There is increasing recognition today that true “health” is not simply a phenomenon of health care and our inherited genetics. In fact, it is estimated that, together, these two elements account for only 40% of our overall health or well-being. Sixty percent is due to the lifestyle choices we make as individuals and to the “environment” that surrounds us. “Environment” itself is a term that encompasses many things beyond the physical things around us. It has to do with the function or dysfunction of the society around us. It is about housing, education, economics (job training and opportunities, employment, unemployment, personal finances), transportation, access to health care, fresh foods (fruits and vegetables), opportunities for physical activity, and emotional and behavioral stressors of all sorts, and stress more generally, as well as our cultural and spiritual lives.
In summary, a broad range of internal biological and external (both biological and non-biological) factors of many different types contribute to our overall state of “health,” consistent with the still- valid definition of the term stated by the World Health Organization in 1948: Health is “a state of complete physical, mental and social well-being and not merely the absence of disease or infirmity.”

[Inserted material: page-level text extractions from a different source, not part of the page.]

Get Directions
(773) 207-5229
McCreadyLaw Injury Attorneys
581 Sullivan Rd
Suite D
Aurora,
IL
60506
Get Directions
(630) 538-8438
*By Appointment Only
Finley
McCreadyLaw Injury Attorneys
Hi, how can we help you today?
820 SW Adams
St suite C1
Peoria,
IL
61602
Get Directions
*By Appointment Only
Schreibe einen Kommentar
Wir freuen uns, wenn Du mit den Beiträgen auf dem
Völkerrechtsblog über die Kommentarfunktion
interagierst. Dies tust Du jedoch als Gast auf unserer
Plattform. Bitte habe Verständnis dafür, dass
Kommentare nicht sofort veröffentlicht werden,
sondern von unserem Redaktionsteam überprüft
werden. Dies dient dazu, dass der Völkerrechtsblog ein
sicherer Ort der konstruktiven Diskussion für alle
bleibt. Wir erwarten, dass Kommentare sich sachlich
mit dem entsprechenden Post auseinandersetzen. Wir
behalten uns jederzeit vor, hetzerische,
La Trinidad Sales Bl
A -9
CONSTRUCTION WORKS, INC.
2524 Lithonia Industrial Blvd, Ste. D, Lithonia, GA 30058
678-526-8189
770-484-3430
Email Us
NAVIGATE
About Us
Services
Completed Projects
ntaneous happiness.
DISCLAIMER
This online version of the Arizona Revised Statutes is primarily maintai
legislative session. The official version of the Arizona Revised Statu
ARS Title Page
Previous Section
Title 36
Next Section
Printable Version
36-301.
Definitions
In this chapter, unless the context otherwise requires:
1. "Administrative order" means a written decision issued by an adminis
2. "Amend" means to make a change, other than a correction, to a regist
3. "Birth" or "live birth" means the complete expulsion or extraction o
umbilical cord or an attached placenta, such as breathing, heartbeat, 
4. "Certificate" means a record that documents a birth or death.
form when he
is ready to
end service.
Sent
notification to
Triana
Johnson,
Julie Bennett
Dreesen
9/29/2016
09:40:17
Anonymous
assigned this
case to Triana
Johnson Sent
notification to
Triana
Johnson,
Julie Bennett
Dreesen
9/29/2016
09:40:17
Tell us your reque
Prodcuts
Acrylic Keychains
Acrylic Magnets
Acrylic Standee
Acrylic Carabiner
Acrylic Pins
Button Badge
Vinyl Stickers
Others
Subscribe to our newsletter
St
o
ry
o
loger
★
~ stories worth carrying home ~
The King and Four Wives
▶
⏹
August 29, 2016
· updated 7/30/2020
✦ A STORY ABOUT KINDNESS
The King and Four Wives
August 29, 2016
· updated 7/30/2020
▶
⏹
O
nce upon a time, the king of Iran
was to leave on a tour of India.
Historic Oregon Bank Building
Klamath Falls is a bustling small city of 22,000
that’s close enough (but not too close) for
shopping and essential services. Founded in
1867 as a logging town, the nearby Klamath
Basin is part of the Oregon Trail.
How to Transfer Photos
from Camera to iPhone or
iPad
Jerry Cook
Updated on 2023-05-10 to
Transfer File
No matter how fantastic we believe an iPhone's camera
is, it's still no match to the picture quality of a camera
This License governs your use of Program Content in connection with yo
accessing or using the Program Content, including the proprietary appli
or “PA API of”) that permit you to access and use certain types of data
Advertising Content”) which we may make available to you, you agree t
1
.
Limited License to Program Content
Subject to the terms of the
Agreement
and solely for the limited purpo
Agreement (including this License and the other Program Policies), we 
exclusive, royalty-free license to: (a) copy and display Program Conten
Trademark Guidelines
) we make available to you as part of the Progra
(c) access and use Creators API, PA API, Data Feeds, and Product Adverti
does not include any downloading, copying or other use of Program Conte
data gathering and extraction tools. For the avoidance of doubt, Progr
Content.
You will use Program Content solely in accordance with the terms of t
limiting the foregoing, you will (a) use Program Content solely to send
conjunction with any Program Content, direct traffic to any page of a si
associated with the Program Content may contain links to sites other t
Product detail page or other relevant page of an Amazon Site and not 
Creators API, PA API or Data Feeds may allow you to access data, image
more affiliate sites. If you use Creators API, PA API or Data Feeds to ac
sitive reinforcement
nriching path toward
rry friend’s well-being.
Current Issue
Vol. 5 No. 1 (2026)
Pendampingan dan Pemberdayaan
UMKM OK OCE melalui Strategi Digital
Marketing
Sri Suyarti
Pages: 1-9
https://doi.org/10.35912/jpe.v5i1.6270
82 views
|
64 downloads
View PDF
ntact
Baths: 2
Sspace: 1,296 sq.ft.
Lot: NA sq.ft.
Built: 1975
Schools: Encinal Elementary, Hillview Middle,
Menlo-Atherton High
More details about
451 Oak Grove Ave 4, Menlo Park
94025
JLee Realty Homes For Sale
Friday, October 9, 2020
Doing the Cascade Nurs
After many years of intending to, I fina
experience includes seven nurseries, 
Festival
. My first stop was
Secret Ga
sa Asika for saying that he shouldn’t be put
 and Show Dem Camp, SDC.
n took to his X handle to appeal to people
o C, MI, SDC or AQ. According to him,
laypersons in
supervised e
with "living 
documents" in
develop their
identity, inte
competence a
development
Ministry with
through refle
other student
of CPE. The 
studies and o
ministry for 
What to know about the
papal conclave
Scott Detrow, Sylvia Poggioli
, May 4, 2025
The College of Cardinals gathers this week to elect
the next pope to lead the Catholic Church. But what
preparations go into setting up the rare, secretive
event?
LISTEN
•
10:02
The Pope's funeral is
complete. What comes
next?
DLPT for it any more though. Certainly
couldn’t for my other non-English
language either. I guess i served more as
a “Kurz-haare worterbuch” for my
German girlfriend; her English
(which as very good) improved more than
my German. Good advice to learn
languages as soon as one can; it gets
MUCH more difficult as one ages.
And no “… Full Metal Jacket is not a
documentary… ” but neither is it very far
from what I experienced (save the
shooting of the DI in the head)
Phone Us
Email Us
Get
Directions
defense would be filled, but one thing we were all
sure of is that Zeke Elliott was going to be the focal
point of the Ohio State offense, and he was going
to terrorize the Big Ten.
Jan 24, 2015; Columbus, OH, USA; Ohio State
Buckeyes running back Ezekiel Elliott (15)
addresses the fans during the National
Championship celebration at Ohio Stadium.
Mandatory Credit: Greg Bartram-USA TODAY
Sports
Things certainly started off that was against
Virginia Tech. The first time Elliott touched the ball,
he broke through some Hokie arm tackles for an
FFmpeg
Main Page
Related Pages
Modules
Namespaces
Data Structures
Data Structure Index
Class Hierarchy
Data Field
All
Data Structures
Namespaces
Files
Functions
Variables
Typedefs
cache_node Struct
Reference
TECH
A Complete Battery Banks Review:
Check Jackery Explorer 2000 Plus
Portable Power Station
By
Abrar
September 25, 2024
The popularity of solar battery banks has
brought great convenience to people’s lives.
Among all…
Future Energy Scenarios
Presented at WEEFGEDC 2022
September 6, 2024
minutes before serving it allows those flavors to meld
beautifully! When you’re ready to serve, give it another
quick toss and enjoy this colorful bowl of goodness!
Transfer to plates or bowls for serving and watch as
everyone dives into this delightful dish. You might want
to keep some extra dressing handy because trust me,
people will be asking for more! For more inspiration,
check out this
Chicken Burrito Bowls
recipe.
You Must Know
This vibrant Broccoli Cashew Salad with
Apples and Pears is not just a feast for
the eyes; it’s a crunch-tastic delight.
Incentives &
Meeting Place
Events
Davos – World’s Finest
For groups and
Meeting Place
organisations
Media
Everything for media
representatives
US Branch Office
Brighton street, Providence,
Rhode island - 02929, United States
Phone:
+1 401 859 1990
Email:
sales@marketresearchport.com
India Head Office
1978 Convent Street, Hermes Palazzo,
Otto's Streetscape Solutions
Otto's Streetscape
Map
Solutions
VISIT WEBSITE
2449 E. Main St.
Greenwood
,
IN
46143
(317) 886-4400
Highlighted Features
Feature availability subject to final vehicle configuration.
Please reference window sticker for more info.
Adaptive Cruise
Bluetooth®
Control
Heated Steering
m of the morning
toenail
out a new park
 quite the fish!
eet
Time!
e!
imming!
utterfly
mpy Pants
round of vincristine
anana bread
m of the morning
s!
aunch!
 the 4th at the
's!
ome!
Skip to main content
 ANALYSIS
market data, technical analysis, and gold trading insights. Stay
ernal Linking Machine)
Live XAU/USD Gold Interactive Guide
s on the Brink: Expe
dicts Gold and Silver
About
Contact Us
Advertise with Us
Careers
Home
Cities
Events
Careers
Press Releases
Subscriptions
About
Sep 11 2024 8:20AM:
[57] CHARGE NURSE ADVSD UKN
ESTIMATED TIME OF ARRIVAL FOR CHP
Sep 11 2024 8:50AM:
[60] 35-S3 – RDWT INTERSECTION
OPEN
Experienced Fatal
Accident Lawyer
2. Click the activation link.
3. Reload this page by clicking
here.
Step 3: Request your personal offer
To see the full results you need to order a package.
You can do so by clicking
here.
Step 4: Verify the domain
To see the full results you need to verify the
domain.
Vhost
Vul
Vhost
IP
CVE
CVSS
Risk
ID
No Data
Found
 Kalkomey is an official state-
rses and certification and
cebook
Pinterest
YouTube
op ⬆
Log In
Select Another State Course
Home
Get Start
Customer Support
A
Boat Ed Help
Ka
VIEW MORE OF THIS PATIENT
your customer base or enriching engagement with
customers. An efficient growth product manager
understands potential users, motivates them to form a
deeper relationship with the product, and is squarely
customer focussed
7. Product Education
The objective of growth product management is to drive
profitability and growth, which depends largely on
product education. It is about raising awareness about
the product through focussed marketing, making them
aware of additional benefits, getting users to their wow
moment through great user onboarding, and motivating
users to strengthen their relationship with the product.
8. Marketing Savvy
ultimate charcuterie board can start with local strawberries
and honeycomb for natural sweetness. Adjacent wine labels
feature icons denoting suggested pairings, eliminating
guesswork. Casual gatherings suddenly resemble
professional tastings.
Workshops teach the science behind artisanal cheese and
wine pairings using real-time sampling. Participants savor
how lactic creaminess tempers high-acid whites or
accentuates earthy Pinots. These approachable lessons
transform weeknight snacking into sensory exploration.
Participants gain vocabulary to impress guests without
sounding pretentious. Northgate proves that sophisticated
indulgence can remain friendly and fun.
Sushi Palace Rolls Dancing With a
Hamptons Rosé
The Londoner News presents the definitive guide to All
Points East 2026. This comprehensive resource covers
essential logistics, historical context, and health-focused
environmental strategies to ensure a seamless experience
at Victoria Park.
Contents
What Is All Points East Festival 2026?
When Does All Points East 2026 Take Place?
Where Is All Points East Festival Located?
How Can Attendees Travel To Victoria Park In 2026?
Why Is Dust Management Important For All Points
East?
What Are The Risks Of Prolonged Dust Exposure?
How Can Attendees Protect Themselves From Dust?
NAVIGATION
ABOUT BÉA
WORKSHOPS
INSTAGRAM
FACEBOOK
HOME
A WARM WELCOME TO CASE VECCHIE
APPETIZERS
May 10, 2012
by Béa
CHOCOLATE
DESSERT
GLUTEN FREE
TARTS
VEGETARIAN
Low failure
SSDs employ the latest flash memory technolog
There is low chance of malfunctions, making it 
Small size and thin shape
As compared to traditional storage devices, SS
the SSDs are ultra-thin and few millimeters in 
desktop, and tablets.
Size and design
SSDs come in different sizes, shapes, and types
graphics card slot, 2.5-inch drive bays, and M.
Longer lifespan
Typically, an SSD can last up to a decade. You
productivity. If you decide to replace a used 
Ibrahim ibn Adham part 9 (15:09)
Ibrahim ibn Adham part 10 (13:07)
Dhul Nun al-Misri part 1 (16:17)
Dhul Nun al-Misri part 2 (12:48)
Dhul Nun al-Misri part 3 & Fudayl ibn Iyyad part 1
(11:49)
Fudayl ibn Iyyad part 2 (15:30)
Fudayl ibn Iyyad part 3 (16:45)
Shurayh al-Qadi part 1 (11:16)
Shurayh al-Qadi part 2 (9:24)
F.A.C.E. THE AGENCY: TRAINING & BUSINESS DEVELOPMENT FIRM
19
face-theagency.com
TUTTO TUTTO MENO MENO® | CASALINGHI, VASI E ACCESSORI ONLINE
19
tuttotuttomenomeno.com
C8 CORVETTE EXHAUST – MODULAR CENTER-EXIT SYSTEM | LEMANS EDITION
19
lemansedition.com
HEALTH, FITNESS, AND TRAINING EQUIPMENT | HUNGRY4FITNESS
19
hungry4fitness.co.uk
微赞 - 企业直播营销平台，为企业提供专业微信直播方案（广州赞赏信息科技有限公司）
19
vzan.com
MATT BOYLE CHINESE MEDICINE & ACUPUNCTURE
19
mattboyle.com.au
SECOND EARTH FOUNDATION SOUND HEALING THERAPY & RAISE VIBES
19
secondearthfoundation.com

Recognition of just how important the range of external factors are to our true “health,” has been slow to catch up with the seventy-three-year-old WHO definition, but they are now the center of attention. Indeed, assessing and addressing social needs is considered essential in both primary care and specialty medicine. The factors have come to be recognized as the “Social Determinants of Health.” Just how important they are cannot be overemphasized. The fact is that a strictly biological or physiological view of, and approach to, human health is sadly lacking and, as has now been amply demonstrated over and over, inadequate, less than fully effective, and lacking in equity.
At the same time, I would like to argue that the term “Social Determinants of Health” is itself inadequate and, what is worse, dangerous. The key word in the phrase is “determinants.” “Determinants” conveys a sense of things that cannot be changed. They simply “are.” We have to live with poverty (and its attendant lack of income and resources), poor housing, education, unemployment, poor nutritional choices, access to effective health care, lives of stress, and so many other negatives or challenges.
As an alternative to that “dirty” word “determinants” and to the phrase “Social Determinants of Health,” I would argue that we should be talking about “Social Opportunities for Change for Better Health.” We don’t have to live with “determinants.” Rather, we should see these challenges as “opportunities” to help make both “health” and lives better. The fact is that we don’t have to live with poverty (and its attendant lack of income and resources), poor housing, education, unemployment, poor nutritional choices, access to effective health care, lives of stress, and so many other negatives or challenges. We can do something about all those things. The resources are there, both in the sense of finances, but, even more importantly, in sense of the resourcefulness of the people themselves in the communities where changes and new opportunities are needed.
We talk constantly these days about achieving “equity.” That is the right idea, but it is not something that can be achieved artificially by talk, “programs” or even legislation forced upon one group by another or by the “elite” (whoever they are) on everyone or on our society as a whole. You may not have noticed it in the paragraph above, but there is a key word there. It is the word “help.” “We,” as any particular group of any origin or even ideology, cannot make the necessary changes alone. We need to work together to grasp the opportunities in front of us to make the changes we must achieve to make lives better – and achieve that elusive state of “equity.” When we are truly working together toward the common goal of making all lives better, the issues that currently frighten or divide us disappear. We simply don’t have time for them!
Rise Up East New York is all about working together to make both true “health” and quality of life the best it can be for everyone – with no “ifs, ands, or buts” based on anything. Let’s make it happen together!! It is the least we can do for each other! After all, we are neighbors, and nothing else matters beyond seeing to it that we all live the best and most free lives possible.